An analysis among Biorefinery models 1, 5, 6, and 7 brings out the effect of utilizing different pretreatment techniques with hot water, oxalic acid, hydrochloric acid and sulfuric acid, respectively. In terms of lifecycle GHG emissions, these techniques don’t result in much variability, and they range within 62.2–66.4 gCO2e per MJjet. Oxalic acid is a weak acid, and since the hydrolysis/dehydration reactor of the hemicellulose processing is catalyzed by a strong acid (i.e. hydrochloric acid), using either hydrochloric acid or a similar strong acid such as sulfuric acid in the preceding pretreatment step should help offset the strong acid requirement of the hydrolysis/dehydration reactor. Hence, from this perspective, a higher jet fuel MSP is expected for the oxalic acid case than for the other cases. However, the primary driver is the resulting different sugar monomer and oligomer yields in each case, which affect the overall HMF yields: as seen in Table 5, hydrochloric acid pretreatment gives the lowest jet fuel MSP at $3.60 per gal ($0.95 per l), whereas pretreatments with sulfuric acid and oxalic acid cause the MSP to increase to $4.06 and $4.52 per gal ($1.07 and $1.19 per l), respectively. Similar FCI and total variable operating costs of Biorefineries 1, 6 and 7 indicate that the difference in their jet fuel MSPs is due to their product volumes. In fact, when compared with Biorefinery 6, a reduced HMF yield is responsible for the increased jet fuel MSP in the case of not only Biorefineries 1 and 7 but also Biorefinery 5. As HMF is not likely to be sold for more than its market price, the loss in the revenue due to its lower production volume is compensated by an increase in the fuel MSPs.

A block of data
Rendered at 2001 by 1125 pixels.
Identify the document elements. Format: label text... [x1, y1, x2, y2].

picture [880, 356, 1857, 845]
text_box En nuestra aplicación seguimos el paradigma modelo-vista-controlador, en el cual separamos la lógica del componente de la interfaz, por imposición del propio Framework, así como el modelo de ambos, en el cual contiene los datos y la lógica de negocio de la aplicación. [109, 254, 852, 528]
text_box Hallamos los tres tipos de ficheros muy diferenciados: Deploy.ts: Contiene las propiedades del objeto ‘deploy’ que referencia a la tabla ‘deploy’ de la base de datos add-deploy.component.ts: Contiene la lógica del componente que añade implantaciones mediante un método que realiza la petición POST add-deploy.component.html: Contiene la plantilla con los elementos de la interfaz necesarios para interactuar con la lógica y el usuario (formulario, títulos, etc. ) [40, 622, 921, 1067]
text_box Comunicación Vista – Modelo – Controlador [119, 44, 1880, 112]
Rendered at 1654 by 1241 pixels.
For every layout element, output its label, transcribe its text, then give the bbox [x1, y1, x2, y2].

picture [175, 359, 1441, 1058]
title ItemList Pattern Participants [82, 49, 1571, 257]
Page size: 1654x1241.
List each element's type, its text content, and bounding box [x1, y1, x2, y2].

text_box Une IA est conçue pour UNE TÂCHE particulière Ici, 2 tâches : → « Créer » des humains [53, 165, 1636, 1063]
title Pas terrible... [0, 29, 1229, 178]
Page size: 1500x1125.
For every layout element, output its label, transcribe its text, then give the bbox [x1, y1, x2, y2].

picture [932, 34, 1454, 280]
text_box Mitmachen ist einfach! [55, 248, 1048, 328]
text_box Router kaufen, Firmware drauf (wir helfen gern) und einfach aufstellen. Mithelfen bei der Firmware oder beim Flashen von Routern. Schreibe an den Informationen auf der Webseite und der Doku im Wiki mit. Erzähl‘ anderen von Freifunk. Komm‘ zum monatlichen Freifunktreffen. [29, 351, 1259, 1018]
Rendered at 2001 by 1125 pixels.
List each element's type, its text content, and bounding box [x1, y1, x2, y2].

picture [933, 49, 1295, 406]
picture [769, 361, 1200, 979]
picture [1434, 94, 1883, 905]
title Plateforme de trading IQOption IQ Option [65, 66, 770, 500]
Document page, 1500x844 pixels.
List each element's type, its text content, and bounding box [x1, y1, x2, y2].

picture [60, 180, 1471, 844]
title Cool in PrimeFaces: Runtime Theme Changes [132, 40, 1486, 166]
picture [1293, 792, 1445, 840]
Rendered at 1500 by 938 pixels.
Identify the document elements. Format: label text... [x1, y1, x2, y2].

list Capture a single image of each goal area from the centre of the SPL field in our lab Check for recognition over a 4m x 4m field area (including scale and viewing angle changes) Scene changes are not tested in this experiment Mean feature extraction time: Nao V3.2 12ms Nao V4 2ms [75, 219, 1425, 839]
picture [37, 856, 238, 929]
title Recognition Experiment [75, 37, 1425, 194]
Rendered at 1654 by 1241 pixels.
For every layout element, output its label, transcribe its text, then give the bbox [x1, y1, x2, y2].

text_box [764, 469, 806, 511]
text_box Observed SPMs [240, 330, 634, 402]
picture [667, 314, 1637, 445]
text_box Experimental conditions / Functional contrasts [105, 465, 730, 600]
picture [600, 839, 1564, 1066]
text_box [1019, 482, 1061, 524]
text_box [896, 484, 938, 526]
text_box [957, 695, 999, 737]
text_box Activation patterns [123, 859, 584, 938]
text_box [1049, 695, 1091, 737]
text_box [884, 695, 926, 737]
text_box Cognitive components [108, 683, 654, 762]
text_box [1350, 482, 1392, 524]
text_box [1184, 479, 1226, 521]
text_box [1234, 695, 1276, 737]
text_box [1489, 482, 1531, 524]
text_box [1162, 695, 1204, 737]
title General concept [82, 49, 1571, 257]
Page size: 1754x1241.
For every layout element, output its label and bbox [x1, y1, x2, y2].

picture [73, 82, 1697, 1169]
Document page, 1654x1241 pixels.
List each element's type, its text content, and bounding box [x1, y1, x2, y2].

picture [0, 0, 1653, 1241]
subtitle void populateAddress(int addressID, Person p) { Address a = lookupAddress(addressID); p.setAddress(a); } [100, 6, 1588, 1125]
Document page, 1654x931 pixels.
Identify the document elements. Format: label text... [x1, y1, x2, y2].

**Required tasks:**
1. In the passage on biorefinery pretreatment, which pretreatment gives the lowest jet fuel MSP?
2. Proceed with the passage on biorefinery pretreatment, picking up after its final sentence.

**Responses to the exercise:**
1. Hydrochloric acid pretreatment, at $3.60 per gal ($0.95 per l).

2.
Different yields have been reported in the cellulose and hemicellulose processing steps in the literature: the base biorefinery model utilizes reported yields in the hemicellulose processing, and we have also investigated a case (Biorefinery 2) with higher yields expected in the future.38 The cellulose processing of the base biorefinery model considers the yields obtained with a small scale experimental setup, which are higher than the ones reported previously using a larger-scale experimental setup.25,79,80 We have investigated the latter case in Biorefinery 3. Increasing the yields results in bigger volumes to be further processed, which translates into higher FCI and variable operating costs. This, however, does not result in higher jet fuel MSP in the case of Biorefinery 2, as the increased product revenue in fact overcomes the increase in the costs and pushes the MSP down. Increasing the yields in the hemicellulose processing lowers the jet fuel MSP from $4.32 to $4.12 per gal ($1.14 to $1.09 per l) with almost no effect on the lifecycle GHG emissions. Lowering the cellulose processing yields increases the MSP to $4.88 per gal ($1.29 per l) and the lifecycle emissions from 64.0 to 69.6 gCO2e per MJjet.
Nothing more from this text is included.